Comunicado hoje: O Comitê ressalta que, em seus cenários para a inflação, permanecem fatores de risco em ambas as direções. Entre os riscos de alta para o cenário inflacionário e as expectativas de inflação, destacam-se (i) uma desancoragem das expectativas de inflação por período mais prolongado; (ii) uma maior resiliência na inflação de serviços do que a projetada em função de um hiato do produto mais apertado; e (iii) uma conjunção de políticas econômicas externa e interna que tenham impacto inflacionário, por exemplo, por meio de uma taxa de câmbio persistentemente mais depreciada. Entre os riscos de baixa, ressaltam-se (i) uma desaceleração da atividade econômica global mais acentuada do que a projetada; e (ii) os impactos do aperto monetário sobre a desinflação global se mostrarem mais fortes do que o esperado. O Comitê avalia que as conjunturas doméstica e internacional exigem ainda maior cautela na condução da política monetária. Em particular, os impactos inflacionários decorrentes dos movimentos das variáveis de mercado e das expectativas de inflação, caso esses se mostrem persistentes, corroboram a necessidade de maior vigilância.
Comentário: Aqui há um novo aviso sobre a preocupação do comitê sobre a piora nas expectativas de inflação de forma prolongada, que poderia demandar uma resposta prática em termos de política monetária – notadamente subir juros. A autoridade monetária menciona um inequívoco detrator para a inflação neste ano: o câmbio depreciado. A alta de quase 17% do dólar em relação ao real em 2024 tem impacto direto nos índices de inflação. A continuidade da depreciação cambial tem impacto direto nas expectativas de inflação, a inflação à frente. Uma solução há de ser endereçada. Sinalizar a disposição em subir juros, quando se tem credibilidade, pode evitar a necessidade de uma efetiva (e indesejada) alta de juros. A comunicação, neste caso hawkish, pode surtir efeito e tem função. É uma tentativa.

Instruções do exercício
1 - Reescreva em forma de lista o parágrafo do texto sobre política monetária que começa com "Comentário: Aqui há um novo aviso", mantendo os fatos principais.
2 - Apresente a continuação do texto sobre política monetária, começando logo após a última frase.

Trechos de dados
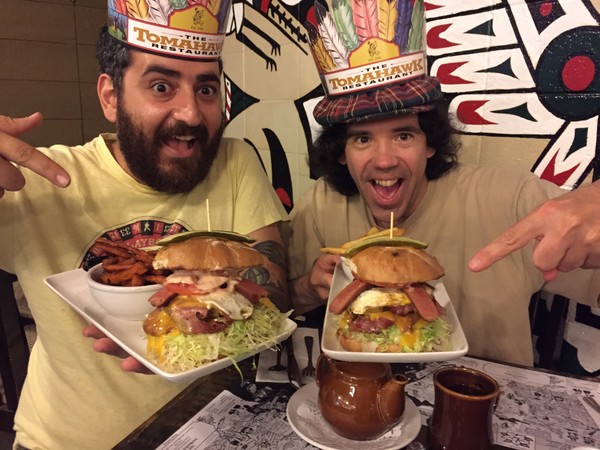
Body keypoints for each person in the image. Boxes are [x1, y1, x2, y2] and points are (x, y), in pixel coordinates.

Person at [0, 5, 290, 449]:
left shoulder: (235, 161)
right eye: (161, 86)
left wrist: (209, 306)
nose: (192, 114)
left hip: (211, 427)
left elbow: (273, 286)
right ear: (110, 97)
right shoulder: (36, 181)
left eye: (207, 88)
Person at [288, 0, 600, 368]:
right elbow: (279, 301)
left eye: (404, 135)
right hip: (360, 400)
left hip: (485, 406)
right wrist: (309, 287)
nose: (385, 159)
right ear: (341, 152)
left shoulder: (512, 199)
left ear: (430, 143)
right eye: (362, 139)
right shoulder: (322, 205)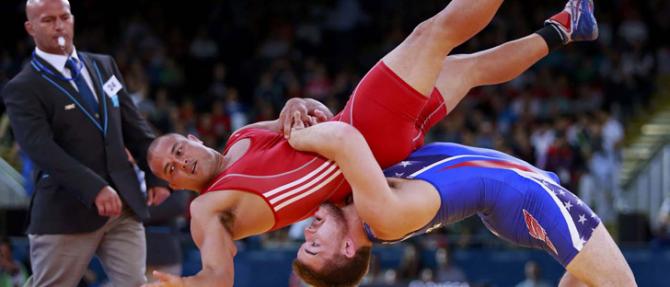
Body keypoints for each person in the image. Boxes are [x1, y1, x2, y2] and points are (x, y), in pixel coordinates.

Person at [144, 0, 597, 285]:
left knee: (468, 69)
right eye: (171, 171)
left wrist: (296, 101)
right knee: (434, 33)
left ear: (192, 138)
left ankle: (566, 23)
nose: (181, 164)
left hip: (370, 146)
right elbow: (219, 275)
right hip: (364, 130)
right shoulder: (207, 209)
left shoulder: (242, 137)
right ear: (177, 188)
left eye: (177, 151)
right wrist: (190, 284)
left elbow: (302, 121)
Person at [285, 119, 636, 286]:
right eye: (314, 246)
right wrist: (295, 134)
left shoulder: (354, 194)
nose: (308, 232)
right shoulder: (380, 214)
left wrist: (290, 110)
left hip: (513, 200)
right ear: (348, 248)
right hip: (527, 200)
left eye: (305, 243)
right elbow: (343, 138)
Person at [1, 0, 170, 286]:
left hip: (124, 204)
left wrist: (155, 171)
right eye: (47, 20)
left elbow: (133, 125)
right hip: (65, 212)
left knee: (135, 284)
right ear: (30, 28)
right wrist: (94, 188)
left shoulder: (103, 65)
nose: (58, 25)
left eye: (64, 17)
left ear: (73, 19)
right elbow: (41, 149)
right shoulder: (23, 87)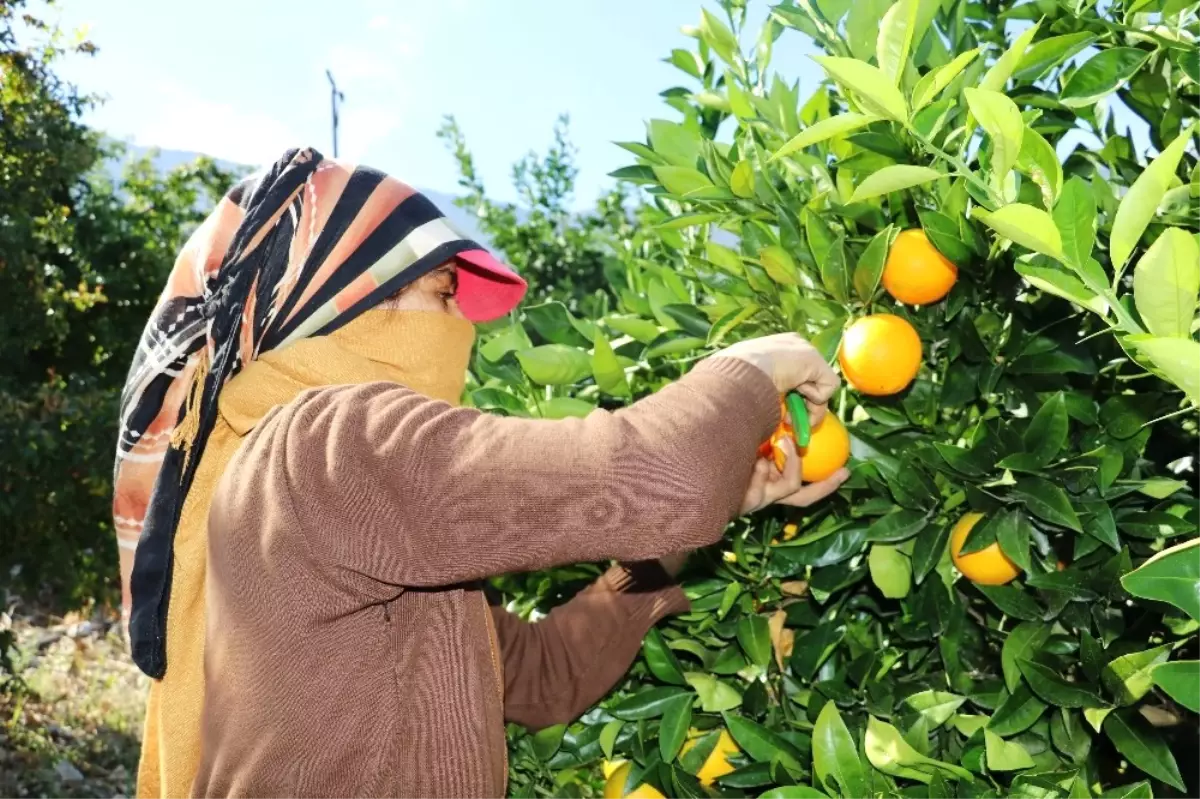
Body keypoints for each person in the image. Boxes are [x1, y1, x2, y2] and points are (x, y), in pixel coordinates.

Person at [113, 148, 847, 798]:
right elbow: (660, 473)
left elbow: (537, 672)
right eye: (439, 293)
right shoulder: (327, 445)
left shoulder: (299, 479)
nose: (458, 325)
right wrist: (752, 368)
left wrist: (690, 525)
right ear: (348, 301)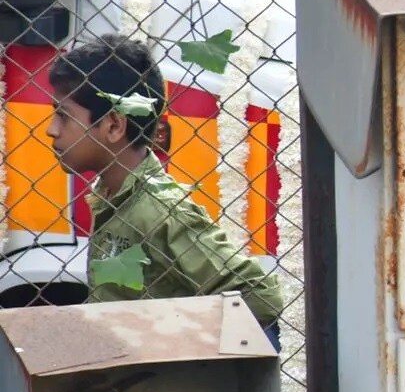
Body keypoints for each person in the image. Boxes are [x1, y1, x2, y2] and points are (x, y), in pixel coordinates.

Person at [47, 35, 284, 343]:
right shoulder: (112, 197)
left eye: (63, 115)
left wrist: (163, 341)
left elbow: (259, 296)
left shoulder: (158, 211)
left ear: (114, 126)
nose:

Respostas do exercício
1 -
- O comitê volta a alertar para a piora prolongada das expectativas de inflação, que poderia exigir uma resposta de política monetária, notadamente a alta de juros.
- O câmbio depreciado é apontado como claro fator de pressão sobre a inflação neste ano.
- A alta de quase 17% do dólar em relação ao real em 2024 tem impacto direto nos índices de inflação.
- A continuidade da depreciação cambial afeta diretamente as expectativas de inflação.
- Sinalizar disposição de subir juros, quando há credibilidade, pode evitar uma alta efetiva e indesejada.
- A comunicação hawkish pode surtir efeito e é uma tentativa.

2 -
6º parágrafo:
Comunicado em 19 de junho: O Comitê monitora com atenção como os desenvolvimentos recentes da política fiscal impactam a política monetária e os ativos financeiros. O Comitê reafirma que uma política fiscal crível e comprometida com a sustentabilidade da dívida contribui para a ancoragem das expectativas de inflação e para a redução dos prêmios de risco dos ativos financeiros, consequentemente impactando a política monetária.
Comunicado hoje: O Comitê monitora com atenção como os desenvolvimentos recentes da política fiscal impactam a política monetária e os ativos financeiros. A percepção dos agentes econômicos sobre o cenário fiscal, junto com outros fatores, tem impactado os preços de ativos e as expectativas dos agentes. O Comitê reafirma que uma política fiscal crível e comprometida com a sustentabilidade da dívida contribui para a ancoragem das expectativas de inflação e para a redução dos prêmios de risco dos ativos financeiros, consequentemente impactando a política monetária.
Comentário: O parágrafo trata sobre a preocupação fiscal, que não surgiu neste Governo, mas que tem sido ponto de atrito público entre (ao menos parte de) a diretoria do BC e o Governo Federal. Houve avanços recentes, mas insuficientes para reduzir de forma significativa os prêmios de risco. Percebe-se este fato ao comparar o nível de juros dos contratos futuros com vencimentos longos (por exemplo 2033) que está acima do que se via há um ano, por exemplo.
7º parágrafo:
Comunicado em 19 de junho: Considerando a evolução do processo de desinflação, os cenários avaliados, o balanço de riscos e o amplo conjunto de informações disponíveis, o Copom decidiu manter a taxa básica de juros em 10,50% a.a. e entende que essa decisão é compatível com a estratégia de convergência da inflação para o redor da meta ao longo do horizonte relevante, que inclui o ano de 2025. Sem prejuízo de seu objetivo fundamental de assegurar a estabilidade de preços, essa decisão também implica suavização das flutuações do nível de atividade econômica e fomento do pleno emprego.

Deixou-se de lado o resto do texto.